Stored data entries:
-*-
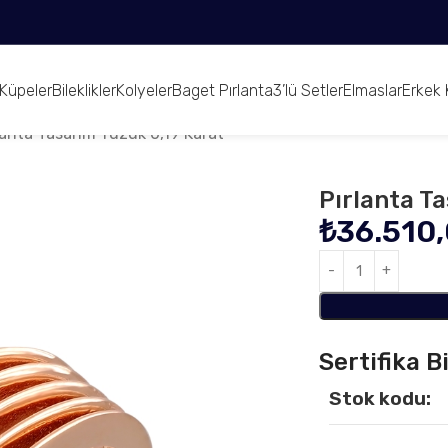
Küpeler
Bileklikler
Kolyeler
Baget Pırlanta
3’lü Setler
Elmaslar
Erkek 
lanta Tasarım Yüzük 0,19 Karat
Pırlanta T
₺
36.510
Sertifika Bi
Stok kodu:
-*-
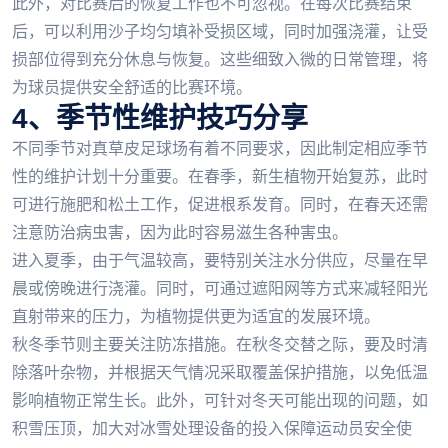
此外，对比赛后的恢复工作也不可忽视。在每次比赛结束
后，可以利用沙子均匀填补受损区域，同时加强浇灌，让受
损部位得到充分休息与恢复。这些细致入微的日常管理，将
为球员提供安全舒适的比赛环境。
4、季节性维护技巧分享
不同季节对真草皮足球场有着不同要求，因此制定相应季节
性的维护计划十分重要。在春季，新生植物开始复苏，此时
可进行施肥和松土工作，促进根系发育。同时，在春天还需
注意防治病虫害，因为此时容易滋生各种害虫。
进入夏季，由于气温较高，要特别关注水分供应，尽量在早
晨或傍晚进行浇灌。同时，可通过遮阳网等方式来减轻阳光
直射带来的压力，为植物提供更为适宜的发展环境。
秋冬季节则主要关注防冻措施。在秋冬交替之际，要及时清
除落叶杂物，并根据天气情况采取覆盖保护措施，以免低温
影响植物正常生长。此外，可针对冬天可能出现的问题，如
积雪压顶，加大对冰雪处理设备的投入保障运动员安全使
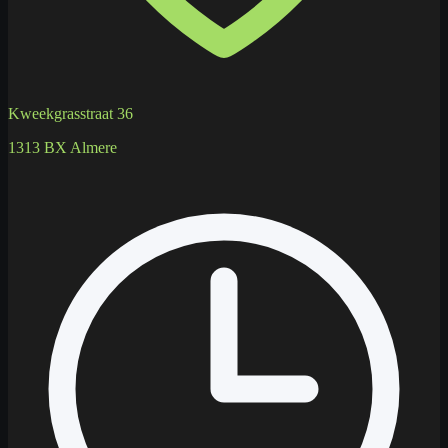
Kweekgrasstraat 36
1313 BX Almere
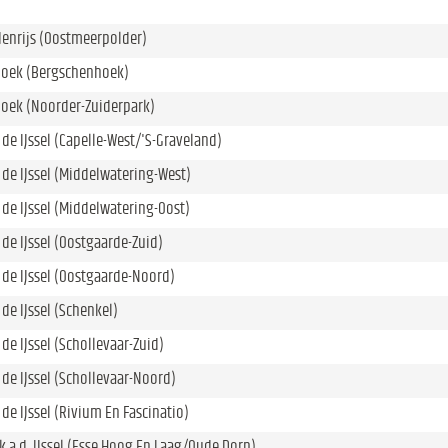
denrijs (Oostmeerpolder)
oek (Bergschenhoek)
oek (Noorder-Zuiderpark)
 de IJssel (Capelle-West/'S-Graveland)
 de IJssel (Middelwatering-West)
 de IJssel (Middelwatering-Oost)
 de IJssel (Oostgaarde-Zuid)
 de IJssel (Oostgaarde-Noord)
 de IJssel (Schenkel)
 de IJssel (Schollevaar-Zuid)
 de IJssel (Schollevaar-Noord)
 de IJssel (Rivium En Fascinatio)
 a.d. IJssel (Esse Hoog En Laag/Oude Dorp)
-*-
- [Exercise details]: Edit the records from the line containing "Kweekgrasstraat 36" through the line containing "a.d. IJssel (Esse Hoog En Laag/Oude Dorp)", replacing "Schollevaar" with "Schollebos" and leaving everything else unchanged. Give only those lines, without the pictures.

- [Result of this exercise]:
Kweekgrasstraat 36
1313 BX Almere
denrijs (Oostmeerpolder)
oek (Bergschenhoek)
oek (Noorder-Zuiderpark)
 de IJssel (Capelle-West/'S-Graveland)
 de IJssel (Middelwatering-West)
 de IJssel (Middelwatering-Oost)
 de IJssel (Oostgaarde-Zuid)
 de IJssel (Oostgaarde-Noord)
 de IJssel (Schenkel)
 de IJssel (Schollebos-Zuid)
 de IJssel (Schollebos-Noord)
 de IJssel (Rivium En Fascinatio)
 a.d. IJssel (Esse Hoog En Laag/Oude Dorp)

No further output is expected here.